There had been some of us Representatives who had said that we ought to make of this occasion, the dedicating of our lake to usefulness and productivity, a ceremony of songs and chants, contrasting the bleakness of our present time with the past. The so recent past... it was only the young children there who did not remember our lake set blue and bright among the greens and yellows of foliage. What need of a formal ritual of memory? Our stretch of shining waters had been blue, and had been green, and there had been little white wavelets on it. Brown rocks had made diving places all around the amazingly and improbably coloured shores... living always in dun and grey and dirt colour, the hues of a warmed and fruitful land come to seem extraordinary, almost impossible. Had we stood here, we people of our stricken planet - stood here and looked at lively brown bodies diving and swimming in sky-reflecting waters? We had danced and sung around these shores on warm nights when these soft dark waters had seemed crammed with stars? We had? Well, we knew we had, and we told our younger children about it all... and their eyes, puzzling at our faces, said they believed it all as they believed the legends we had been given by Canopus to repeat to them. For Canopus had told us Representatives a thousand tales that would prepare the minds of our people for understanding our role as a planet among planets, and how we were cherished and fed and watched over by Canopus. I myself remember how, as a small child, I was taken out on to a hillside by the Representatives of the time, with other children, on a soft warm night, and shown how a certain brilliant star, low on the horizon, was Canopus, our fostering and nurturing star. I remember how I fought with my own mind to take it all in, how I matched the rustling of the grasses around me, the familiar warmth of my parents' hands, and the pleasant smell of their flesh, with the thought: that shining thing up there, that little shine, is a world, like ours, like our planet here, and I must remember when I look at that star that it is a world, and my Maker.

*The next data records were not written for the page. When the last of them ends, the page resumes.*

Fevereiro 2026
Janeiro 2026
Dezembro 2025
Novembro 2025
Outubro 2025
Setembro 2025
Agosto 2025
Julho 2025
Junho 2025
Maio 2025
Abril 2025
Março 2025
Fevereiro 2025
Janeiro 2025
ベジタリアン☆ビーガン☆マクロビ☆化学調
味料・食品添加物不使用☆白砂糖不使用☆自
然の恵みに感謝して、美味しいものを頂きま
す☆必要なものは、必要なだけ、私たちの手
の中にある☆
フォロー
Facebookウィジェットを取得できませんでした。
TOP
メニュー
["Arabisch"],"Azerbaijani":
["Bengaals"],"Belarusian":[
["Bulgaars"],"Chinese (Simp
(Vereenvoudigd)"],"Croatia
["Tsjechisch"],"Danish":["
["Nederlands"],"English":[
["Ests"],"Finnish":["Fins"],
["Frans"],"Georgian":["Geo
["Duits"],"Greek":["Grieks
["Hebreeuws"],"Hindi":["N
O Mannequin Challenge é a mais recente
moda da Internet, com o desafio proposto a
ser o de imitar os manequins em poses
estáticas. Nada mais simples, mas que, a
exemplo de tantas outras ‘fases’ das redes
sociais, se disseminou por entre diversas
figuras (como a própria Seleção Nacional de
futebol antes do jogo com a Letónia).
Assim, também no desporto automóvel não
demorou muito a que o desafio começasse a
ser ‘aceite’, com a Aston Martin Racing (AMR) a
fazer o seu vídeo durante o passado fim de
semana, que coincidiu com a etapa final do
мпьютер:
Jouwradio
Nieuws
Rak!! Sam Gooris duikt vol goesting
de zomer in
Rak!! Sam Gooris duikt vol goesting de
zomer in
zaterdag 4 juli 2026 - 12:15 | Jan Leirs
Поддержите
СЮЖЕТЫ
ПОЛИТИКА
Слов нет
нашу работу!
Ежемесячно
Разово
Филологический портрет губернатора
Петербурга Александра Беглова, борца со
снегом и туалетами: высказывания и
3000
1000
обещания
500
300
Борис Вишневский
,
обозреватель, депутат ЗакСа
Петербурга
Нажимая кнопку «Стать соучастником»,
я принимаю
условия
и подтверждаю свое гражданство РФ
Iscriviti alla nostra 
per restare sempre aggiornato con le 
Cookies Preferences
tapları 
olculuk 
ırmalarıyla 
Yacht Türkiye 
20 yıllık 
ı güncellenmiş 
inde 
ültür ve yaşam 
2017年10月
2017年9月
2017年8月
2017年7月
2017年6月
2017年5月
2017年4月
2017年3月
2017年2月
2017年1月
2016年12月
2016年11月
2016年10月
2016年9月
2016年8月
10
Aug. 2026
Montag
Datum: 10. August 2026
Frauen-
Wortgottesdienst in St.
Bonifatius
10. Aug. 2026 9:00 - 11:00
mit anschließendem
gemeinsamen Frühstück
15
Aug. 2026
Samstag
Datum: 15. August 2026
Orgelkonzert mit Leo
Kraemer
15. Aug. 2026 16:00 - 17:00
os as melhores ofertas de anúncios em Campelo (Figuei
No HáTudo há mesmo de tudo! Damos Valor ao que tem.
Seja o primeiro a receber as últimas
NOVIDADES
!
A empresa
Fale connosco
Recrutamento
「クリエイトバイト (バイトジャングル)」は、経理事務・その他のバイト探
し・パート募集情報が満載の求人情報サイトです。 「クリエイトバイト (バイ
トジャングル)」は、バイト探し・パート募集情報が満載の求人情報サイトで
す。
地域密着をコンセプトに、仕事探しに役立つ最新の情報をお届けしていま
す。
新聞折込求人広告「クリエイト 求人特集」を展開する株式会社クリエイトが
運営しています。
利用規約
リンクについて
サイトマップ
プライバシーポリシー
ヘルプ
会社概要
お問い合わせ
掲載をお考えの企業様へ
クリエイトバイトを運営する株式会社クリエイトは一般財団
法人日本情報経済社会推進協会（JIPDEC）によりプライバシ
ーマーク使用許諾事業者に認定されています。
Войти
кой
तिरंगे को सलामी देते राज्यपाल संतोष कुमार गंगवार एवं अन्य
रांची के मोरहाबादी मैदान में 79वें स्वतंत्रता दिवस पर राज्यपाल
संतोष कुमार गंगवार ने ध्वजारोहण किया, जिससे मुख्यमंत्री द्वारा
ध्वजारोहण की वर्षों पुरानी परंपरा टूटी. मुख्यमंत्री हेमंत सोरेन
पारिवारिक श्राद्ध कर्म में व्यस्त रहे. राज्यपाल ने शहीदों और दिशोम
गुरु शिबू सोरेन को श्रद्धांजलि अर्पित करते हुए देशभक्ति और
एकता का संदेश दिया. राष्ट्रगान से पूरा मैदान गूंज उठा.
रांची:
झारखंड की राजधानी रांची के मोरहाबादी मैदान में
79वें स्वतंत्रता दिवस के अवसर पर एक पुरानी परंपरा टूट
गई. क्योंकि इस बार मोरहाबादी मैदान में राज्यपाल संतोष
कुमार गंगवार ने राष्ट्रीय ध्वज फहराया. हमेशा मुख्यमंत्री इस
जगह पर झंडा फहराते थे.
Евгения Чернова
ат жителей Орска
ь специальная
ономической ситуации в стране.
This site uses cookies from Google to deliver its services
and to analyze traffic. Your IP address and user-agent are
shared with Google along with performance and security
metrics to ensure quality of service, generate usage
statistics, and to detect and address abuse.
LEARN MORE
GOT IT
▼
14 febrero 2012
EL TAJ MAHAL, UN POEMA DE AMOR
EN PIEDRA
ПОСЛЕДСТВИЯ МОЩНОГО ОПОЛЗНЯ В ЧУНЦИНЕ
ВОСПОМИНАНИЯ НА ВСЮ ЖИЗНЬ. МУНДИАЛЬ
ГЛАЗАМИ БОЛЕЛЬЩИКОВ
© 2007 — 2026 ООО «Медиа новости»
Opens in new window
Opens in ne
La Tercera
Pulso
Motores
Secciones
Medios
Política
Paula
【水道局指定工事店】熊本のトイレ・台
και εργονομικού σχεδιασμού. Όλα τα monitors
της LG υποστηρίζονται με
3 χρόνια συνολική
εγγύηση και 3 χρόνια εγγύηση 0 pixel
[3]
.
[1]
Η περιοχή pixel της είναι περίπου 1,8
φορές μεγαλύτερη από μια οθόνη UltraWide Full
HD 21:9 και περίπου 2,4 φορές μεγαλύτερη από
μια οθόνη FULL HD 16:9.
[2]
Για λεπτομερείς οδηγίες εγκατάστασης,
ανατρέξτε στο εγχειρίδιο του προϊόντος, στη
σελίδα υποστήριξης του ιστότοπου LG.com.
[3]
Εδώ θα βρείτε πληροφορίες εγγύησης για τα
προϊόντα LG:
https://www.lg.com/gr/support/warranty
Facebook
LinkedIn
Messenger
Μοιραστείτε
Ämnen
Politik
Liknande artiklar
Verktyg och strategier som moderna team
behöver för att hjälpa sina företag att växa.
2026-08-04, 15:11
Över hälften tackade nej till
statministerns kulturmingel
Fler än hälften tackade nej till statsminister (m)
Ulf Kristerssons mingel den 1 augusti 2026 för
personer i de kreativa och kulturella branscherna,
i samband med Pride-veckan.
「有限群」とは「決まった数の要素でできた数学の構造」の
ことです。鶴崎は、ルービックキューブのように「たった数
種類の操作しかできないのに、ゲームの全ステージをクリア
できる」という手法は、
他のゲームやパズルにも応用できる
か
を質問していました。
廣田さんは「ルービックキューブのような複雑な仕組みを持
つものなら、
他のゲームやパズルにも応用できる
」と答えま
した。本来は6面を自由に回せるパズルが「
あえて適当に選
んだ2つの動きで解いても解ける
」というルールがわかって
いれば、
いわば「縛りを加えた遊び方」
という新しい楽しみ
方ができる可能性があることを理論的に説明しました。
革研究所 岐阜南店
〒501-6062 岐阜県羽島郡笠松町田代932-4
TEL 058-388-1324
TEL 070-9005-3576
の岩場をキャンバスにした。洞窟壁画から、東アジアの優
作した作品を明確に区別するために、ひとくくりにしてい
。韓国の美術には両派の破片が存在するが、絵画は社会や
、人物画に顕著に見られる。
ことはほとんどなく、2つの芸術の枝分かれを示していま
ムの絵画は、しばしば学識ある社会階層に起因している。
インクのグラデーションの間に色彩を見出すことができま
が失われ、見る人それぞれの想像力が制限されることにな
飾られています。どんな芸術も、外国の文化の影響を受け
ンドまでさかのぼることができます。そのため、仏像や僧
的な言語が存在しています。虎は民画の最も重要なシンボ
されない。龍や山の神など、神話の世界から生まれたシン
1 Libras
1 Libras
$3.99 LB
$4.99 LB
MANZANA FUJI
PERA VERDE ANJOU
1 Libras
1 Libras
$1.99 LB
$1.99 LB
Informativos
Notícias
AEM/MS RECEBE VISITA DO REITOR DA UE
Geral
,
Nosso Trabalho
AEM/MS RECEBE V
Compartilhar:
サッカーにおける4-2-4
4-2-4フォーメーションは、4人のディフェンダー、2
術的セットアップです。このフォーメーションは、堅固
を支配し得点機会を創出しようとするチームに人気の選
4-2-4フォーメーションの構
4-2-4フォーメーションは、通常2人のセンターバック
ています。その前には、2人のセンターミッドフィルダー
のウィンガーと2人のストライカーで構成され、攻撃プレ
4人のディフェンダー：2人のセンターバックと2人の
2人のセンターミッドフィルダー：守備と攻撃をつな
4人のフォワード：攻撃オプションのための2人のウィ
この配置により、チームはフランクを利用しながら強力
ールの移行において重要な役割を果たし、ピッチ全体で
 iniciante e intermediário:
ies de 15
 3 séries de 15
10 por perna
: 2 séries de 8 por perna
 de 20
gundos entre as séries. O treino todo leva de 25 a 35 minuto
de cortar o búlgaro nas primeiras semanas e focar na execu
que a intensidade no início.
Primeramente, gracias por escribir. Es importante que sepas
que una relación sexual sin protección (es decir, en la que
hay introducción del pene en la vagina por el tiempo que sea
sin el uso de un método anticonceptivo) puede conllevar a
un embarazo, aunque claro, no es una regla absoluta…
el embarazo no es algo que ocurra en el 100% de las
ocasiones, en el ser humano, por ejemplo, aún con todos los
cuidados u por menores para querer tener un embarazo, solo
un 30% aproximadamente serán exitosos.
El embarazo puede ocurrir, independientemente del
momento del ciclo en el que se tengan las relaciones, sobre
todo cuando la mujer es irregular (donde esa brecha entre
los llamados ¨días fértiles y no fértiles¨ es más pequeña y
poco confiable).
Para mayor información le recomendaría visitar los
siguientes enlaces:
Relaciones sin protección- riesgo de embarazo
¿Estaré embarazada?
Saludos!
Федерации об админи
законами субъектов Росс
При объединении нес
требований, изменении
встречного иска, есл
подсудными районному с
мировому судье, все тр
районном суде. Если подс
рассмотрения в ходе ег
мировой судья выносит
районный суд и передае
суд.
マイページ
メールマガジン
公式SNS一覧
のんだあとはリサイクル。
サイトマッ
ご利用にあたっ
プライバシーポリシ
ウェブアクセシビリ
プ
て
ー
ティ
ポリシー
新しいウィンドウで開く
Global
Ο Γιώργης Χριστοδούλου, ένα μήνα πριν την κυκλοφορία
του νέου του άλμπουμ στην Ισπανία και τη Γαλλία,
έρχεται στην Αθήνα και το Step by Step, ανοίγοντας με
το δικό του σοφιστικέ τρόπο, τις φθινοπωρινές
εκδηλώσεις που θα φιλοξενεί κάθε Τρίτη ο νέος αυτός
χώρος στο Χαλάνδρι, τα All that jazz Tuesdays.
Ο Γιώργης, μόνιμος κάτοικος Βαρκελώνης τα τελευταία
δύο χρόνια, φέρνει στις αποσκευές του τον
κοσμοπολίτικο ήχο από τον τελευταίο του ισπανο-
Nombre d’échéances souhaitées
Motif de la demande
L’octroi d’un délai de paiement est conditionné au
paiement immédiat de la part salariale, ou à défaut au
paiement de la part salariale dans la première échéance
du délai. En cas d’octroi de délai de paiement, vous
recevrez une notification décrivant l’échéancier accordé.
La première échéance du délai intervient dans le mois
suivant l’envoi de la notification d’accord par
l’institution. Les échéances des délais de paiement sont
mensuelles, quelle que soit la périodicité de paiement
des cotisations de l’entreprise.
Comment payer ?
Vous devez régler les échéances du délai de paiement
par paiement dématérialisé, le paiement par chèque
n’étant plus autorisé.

I remember how I part-understood, partially accepted. And how the legends and tales sank into my mind and fed it, and made in me a place that I could enter at will, to refresh myself, and to feed myself with largeness and wholeness. But it had not been easy, that slow change, monitored always (as I knew, though with difficulty) by Canopus.

What our task was that cold day looking out across the grey water was to hear from each other, and to understand, that this sacredness, this untouched wonder of a place, which we had swum in and played in but never never desecrated - was now to be farmed as we had once farmed nearly all the planet. As we still did farm the small area around the pole that was thrust forward - slightly, only very slightly - into our sun's fruitful light. Yes, we were making use of our slight, almost imperceptible 'summer'. We would harvest from our 'ocean' the creatures in it, but carefully, for there were many of us, and not so many of them that we could take as much as we liked.